Methods: We used PARADIGM to integrate gene expression (Agilent 44K) and DNA copy number data (AFFY 22K and 330K MIP) from 133 ISPY-1 patients into pathway component activity levels for approximately 1400 curated signal transduction, transcriptional and metabolic pathways superimposed onto a single non-redundant ‘SuperPathway'. These pathway activities then become the substrate for statistical analyses to identify pathways characterizing different breast cancer subtypes, as well as those associated with recurrence and response to neoadjuvant chemotherapy within breast cancer subgroups. To identify subtype-specific pathway activities, we used ANOVA for initial feature filtering followed by Tukey analysis with Benjamini Hochberg multiple testing correction. For other binary outcome comparisons we used Mann-Whitney (2-sample Wilcoxon) analysis. PARADIGM results were corroborated with pathway enrichment analysis and filtered for significance.

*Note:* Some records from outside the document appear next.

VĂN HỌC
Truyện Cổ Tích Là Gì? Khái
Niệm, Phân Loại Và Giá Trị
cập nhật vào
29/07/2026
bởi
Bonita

Results: In agreement with breast cancer cell line and other prior studies, basal-like and triple negative cancers are dominated by upregulation of the FOXM1 and MYC/Max subnetworks and downregulation of the FOXA1/ER signal transduction pathway, the converse of the activity pattern seen in luminal breast cancers. These and other subtype associations pass stringent multiple testing corrected significance tests. Though an association study of recurrence over the entire patient cohort mostly yields pathways characteristic of basal-like tumors, alternative pathway associations emerge when subtypes are analyzed individually for outcome and significance tests are relaxed to include features that pass un-corrected Wilcoxon significance tests and also generate highly significant pathway enrichment scores. Subtype-specific drivers of recurrence and chemo-resistance supported by this level of evidence include ALK1/2 (TGFB-BMP) and p53 effector signaling for basals and Syndecan-1 and c-MYC for luminals. Chemo-sensitivity pathways, assessed by association with pCR and RCB1, appear to be subtype-specific as well, with HDAC class 1 signaling, LRP6-Wnt, and IRE1alpha chaperones dominating basal-like cancers and c-MYB activity dominating Her2+ cancers, whereas chemo-sensitivity of HR+Her2- cancers though rare appears to be driven by the DNA damage axis (BRCA/BARD1).
Conclusion: These and other similar analyses suggest that patients with TN or basal-like disease might benefit from the addition of ALK1 pathway inhibitors to treatment, whereas high risk HR+ patients might benefit from Syndecan-1 inhibitors. C-MYC/MAX inhibitors might benefit all high risk patients.